MATERIAL FOR THE TASK START
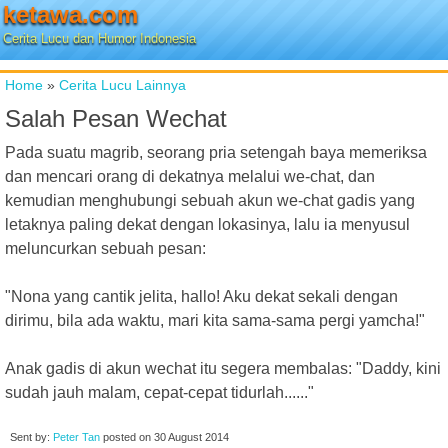
ketawa.com
Cerita Lucu dan Humor Indonesia
Home
»
Cerita Lucu Lainnya
Salah Pesan Wechat
Pada suatu magrib, seorang pria setengah baya memeriksa
dan mencari orang di dekatnya melalui we-chat, dan
kemudian menghubungi sebuah akun we-chat gadis yang
letaknya paling dekat dengan lokasinya, lalu ia menyusul
meluncurkan sebuah pesan:
"Nona yang cantik jelita, hallo! Aku dekat sekali dengan
dirimu, bila ada waktu, mari kita sama-sama pergi yamcha!"
Anak gadis di akun wechat itu segera membalas: "Daddy, kini
sudah jauh malam, cepat-cepat tidurlah......"
Sent by:
Peter Tan
posted on
30 August 2014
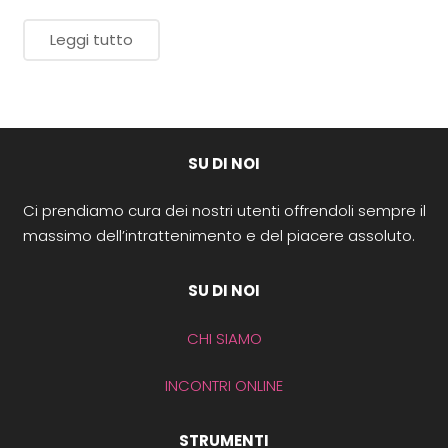
Leggi tutto
SU DI NOI
Ci prendiamo cura dei nostri utenti offrendoli sempre il
massimo dell’intrattenimento e del piacere assoluto.
SU DI NOI
CHI SIAMO
INCONTRI ONLINE
STRUMENTI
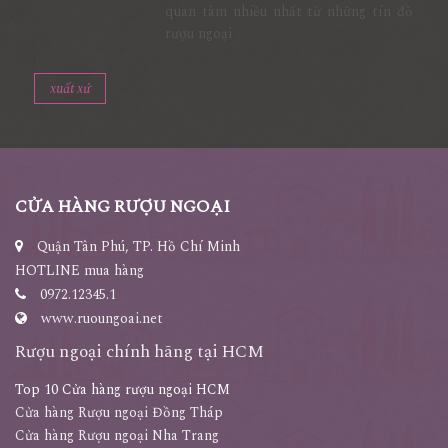
Giá rượu Chivas luôn nhận được sự
quan tâm nhiều nhất từ những tín đồ
rượu ngoại
xuất xứ
CỬA HÀNG RƯỢU NGOẠI
Quận Tân Phú, TP. Hồ Chí Minh
HOTLINE mua hàng
0972.12345.1
www.ruoungoai.net
Rượu ngoại chính hãng tại HCM
Top 10 Cửa hàng rượu ngoại HCM
Cửa hàng Rượu ngoại Đồng Tháp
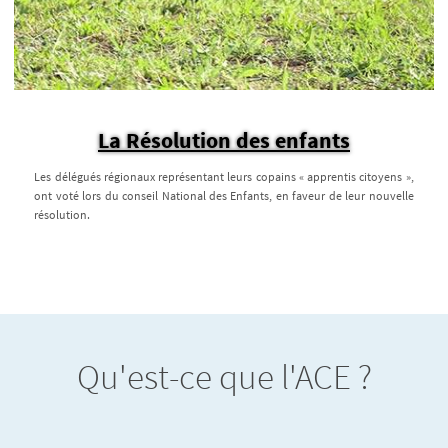
La Résolution des enfants
Les délégués régionaux représentant leurs copains « apprentis citoyens »,
ont voté lors du conseil National des Enfants, en faveur de leur nouvelle
résolution.
Qu'est-ce que l'ACE ?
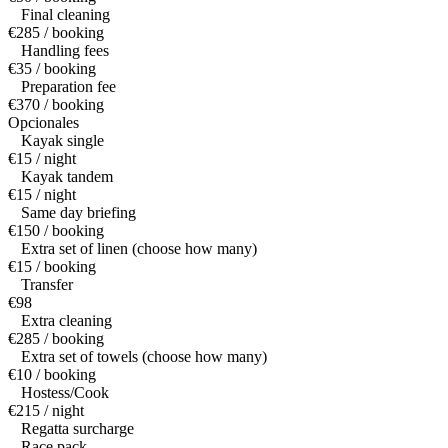
Final cleaning
€285 / booking
Handling fees
€35 / booking
Preparation fee
€370 / booking
Opcionales
Kayak single
€15 / night
Kayak tandem
€15 / night
Same day briefing
€150 / booking
Extra set of linen (choose how many)
€15 / booking
Transfer
€98
Extra cleaning
€285 / booking
Extra set of towels (choose how many)
€10 / booking
Hostess/Cook
€215 / night
Regatta surcharge
Race pack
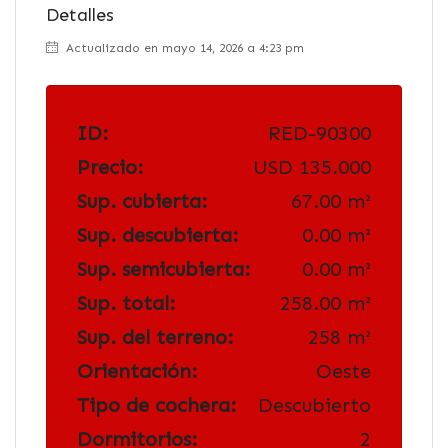
Detalles
Actualizado en mayo 14, 2026 a 4:23 pm
ID:
RED-90300
Precio:
USD 135.000
Sup. cubierta:
67.00 m²
Sup. descubierta:
0.00 m²
Sup. semicubierta:
0.00 m²
Sup. total:
258.00 m²
Sup. del terreno:
258 m²
Orientación:
Oeste
Tipo de cochera:
Descubierto
Dormitorios:
2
MATERIAL FOR THE TASK END
## [PROBLEM]
Show every line of the listing that includes the word "many".

## [WRITTEN ANSWER]
Extra set of linen (choose how many)
Extra set of towels (choose how many)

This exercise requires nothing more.